— BEGIN SELECTED EXCERPT —
Making the sign of the cross in order to demonstrate his point, he rightly observed (as he touched his forehead and chest) that all Catholics must connect to God; similarly (when he touched his left and then his right shoulder) he observed that we must also connect to one another. This was the most balanced statement he had uttered all day. Unfortunately, he then went on to deride those Catholics "over sixty" who complain about the boisterous quality of many Masses since the Council. He proceeded to explain that the Mass is only about "this" (touching his left and right shoulders) and not about "this" (touching his forehead and chest).

Would that all advocates of "liturgical reform" were so candid. While our group was spared the experience of such a godless Mass -- a mercy for which I was grateful even though I'm 30 years short of being "over sixty" -- we were nevertheless fed with the same bad fruit when we were obliged to massage one another's backs while the speaker paraphrased the Parable of the Sower. (All of the day's scriptural exercises consisted of paraphrases. The gift of the Spirit traditionally called "fear of the Lord," for instance, was paraphrased as "awe and wonder." Evidently, the Bible is still hidden, even after Vatican II).

The seed in the parable, as everybody knows, is the Word of God. But we live in a moment of Catholic history when this Word is endlessly praised but ruthlessly twisted. The Word of God is not my "personal story," and hence is not mine to share, unless and until I allow God to sow it in the rich soil of an obedient soul. Anything else is lip service. Such obedience can be learned by meditating on the mysteries of the Annunciation and the Crucifixion, mysteries whose neglect has everything to do with the current crisis of faith.
— END SELECTED EXCERPT —
— BEGIN STORED ROWS —
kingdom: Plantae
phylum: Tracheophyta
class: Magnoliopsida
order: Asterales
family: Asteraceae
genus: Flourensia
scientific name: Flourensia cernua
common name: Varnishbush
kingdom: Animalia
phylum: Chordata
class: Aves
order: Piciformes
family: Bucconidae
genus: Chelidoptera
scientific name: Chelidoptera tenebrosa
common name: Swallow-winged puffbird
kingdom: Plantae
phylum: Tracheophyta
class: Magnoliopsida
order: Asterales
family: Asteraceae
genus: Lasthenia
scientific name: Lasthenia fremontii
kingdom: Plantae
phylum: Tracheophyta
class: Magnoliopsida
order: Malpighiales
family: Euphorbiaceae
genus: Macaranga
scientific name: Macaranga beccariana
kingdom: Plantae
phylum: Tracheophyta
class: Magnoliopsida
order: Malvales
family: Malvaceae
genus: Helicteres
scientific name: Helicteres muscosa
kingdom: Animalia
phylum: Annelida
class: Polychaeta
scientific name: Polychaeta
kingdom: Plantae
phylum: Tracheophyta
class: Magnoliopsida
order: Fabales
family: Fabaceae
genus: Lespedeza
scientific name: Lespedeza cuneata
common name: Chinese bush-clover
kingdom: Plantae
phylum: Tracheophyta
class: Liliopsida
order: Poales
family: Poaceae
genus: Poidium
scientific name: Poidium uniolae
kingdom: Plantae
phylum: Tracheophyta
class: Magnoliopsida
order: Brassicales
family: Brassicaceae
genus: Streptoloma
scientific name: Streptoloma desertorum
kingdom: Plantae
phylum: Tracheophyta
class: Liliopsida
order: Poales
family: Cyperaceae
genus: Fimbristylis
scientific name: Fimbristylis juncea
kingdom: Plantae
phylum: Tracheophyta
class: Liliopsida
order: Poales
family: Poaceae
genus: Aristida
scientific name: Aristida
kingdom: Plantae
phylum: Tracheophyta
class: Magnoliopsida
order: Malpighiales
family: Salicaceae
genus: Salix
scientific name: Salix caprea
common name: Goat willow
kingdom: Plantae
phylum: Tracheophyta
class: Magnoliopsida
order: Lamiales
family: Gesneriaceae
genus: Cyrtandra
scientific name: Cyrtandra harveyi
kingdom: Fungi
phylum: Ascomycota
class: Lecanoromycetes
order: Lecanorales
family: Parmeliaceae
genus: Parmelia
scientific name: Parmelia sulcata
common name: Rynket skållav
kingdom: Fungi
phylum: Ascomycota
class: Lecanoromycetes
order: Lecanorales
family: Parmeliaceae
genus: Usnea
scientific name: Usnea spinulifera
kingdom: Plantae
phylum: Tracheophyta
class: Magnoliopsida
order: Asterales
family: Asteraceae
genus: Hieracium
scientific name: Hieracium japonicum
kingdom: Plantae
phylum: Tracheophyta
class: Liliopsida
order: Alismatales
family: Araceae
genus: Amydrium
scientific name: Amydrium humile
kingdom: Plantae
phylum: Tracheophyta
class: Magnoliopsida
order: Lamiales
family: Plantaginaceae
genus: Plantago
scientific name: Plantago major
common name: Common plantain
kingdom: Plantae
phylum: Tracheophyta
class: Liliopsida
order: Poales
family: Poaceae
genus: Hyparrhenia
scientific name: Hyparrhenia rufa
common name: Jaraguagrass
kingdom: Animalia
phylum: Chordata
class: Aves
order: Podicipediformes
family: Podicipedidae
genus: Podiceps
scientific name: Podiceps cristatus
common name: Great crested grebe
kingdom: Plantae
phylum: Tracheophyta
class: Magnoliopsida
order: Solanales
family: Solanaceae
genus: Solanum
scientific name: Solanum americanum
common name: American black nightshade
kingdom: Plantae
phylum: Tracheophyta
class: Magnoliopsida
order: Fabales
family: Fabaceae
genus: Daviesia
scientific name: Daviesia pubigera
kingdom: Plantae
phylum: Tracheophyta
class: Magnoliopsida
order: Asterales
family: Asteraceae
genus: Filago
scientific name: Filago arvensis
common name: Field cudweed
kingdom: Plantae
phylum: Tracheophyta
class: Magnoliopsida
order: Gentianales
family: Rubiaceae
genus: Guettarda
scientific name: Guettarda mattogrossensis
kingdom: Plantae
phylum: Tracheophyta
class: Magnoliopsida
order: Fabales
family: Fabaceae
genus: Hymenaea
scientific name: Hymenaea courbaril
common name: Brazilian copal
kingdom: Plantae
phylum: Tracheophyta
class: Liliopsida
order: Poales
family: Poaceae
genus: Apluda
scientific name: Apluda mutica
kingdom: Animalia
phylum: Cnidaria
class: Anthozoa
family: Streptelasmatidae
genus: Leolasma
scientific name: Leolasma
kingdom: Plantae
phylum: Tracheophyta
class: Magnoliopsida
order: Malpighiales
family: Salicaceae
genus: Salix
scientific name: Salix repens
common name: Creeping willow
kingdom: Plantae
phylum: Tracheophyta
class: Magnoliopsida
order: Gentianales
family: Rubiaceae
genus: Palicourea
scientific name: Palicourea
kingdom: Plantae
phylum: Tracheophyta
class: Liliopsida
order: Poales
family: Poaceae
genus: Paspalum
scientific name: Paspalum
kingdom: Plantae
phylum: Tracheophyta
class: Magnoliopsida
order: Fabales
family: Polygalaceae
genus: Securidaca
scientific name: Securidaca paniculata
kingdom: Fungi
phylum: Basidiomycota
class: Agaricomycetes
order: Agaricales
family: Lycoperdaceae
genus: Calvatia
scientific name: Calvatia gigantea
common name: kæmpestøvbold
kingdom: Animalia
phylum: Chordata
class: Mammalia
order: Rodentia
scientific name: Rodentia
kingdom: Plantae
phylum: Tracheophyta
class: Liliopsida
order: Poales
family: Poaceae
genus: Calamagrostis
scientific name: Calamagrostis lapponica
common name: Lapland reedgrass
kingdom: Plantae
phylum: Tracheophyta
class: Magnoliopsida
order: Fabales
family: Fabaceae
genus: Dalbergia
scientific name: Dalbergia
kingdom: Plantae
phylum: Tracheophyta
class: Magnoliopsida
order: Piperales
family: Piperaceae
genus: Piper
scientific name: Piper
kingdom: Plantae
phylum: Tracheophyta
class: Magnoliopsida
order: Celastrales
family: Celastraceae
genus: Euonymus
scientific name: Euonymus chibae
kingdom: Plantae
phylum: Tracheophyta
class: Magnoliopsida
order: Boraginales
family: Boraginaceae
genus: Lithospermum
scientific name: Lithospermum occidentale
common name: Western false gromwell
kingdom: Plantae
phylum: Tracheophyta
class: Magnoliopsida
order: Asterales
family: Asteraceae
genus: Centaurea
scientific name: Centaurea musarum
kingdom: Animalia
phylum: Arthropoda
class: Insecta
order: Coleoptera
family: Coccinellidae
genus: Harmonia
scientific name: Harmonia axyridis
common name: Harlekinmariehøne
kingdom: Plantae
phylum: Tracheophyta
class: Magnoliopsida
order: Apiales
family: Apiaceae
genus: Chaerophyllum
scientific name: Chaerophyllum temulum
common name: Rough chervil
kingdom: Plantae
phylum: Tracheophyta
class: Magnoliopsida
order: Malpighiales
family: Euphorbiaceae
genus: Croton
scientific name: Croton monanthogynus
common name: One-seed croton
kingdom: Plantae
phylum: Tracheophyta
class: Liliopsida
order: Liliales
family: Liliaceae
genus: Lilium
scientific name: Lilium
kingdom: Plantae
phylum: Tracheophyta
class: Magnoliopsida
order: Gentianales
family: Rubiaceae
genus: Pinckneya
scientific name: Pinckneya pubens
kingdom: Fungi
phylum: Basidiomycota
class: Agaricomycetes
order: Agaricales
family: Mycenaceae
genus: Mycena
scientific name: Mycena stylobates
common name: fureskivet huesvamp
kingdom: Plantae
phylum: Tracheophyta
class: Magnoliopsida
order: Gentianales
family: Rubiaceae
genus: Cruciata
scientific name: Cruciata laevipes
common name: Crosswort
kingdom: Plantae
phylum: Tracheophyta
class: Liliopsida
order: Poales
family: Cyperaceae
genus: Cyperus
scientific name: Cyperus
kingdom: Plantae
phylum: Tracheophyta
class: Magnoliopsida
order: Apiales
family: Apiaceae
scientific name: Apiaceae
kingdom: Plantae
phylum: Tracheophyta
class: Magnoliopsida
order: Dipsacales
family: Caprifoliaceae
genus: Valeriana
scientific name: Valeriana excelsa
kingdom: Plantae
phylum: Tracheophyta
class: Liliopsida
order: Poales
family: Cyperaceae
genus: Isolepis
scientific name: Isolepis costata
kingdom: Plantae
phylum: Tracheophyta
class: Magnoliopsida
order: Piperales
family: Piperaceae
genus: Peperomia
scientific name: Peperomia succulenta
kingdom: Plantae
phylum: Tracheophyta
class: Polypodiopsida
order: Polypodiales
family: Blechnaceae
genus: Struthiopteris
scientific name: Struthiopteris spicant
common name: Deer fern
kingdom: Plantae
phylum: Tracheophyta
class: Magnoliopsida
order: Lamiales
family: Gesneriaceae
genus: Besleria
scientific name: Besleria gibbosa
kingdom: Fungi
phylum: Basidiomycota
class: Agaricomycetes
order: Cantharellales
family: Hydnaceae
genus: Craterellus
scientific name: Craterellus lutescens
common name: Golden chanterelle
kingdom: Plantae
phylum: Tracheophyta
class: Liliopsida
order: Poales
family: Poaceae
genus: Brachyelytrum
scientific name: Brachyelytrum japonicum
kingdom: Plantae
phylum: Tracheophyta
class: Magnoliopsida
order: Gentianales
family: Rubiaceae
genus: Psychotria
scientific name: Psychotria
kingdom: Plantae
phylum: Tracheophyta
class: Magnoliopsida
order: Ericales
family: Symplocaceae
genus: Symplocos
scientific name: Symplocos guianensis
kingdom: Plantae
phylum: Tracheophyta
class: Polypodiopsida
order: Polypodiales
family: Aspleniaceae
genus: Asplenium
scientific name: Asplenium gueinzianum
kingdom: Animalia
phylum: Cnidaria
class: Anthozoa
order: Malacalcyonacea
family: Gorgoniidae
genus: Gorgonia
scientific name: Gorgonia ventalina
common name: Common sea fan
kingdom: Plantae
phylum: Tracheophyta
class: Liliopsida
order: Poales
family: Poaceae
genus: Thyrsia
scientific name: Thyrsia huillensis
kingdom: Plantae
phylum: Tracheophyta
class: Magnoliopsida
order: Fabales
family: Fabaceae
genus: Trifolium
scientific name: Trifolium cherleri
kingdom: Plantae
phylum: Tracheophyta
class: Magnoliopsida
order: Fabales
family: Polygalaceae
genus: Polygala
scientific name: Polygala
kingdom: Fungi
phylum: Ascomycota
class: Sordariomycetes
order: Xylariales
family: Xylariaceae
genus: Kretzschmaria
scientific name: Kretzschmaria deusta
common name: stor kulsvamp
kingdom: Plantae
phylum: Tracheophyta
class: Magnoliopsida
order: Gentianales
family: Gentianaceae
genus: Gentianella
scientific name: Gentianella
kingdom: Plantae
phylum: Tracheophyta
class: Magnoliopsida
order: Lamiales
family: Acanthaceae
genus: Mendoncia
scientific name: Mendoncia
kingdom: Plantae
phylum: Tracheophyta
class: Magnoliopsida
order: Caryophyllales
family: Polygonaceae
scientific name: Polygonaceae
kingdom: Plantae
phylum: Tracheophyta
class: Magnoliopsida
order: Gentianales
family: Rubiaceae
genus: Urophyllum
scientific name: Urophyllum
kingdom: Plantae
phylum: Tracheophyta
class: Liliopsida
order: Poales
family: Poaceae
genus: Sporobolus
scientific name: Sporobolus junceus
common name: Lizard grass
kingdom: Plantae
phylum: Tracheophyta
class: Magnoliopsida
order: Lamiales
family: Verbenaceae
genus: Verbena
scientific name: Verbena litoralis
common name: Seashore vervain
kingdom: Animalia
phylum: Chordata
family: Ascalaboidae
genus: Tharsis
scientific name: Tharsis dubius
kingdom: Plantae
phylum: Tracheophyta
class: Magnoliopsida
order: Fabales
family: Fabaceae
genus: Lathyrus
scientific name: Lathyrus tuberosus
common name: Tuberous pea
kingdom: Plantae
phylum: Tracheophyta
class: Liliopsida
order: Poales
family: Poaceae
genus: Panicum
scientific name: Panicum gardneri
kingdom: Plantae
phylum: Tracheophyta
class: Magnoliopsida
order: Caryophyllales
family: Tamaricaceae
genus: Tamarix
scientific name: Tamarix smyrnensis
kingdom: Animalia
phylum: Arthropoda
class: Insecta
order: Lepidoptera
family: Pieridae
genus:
— END STORED ROWS —
#### STATED GOAL A
Please repeat the liturgy passage from "Would that all" up to and including "after Vatican II).", swapping "Parable of the Sower" for "Parable of the Talents".
#### STATED GOAL B
Answer these questions on the liturgy passage, one a line:
(i) Which two places did the speaker touch to show that Catholics must connect to God?
(ii) How was the gift of the Spirit traditionally called "fear of the Lord" paraphrased?
(iii) What is the seed in the parable?
The items come from a different source than the liturgy passage.

#### PROBLEM SOLUTION A
Would that all advocates of "liturgical reform" were so candid. While our group was spared the experience of such a godless Mass -- a mercy for which I was grateful even though I'm 30 years short of being "over sixty" -- we were nevertheless fed with the same bad fruit when we were obliged to massage one another's backs while the speaker paraphrased the Parable of the Talents. (All of the day's scriptural exercises consisted of paraphrases. The gift of the Spirit traditionally called "fear of the Lord," for instance, was paraphrased as "awe and wonder." Evidently, the Bible is still hidden, even after Vatican II).

#### PROBLEM SOLUTION B
(i) His forehead and chest.
(ii) As "awe and wonder."
(iii) The Word of God.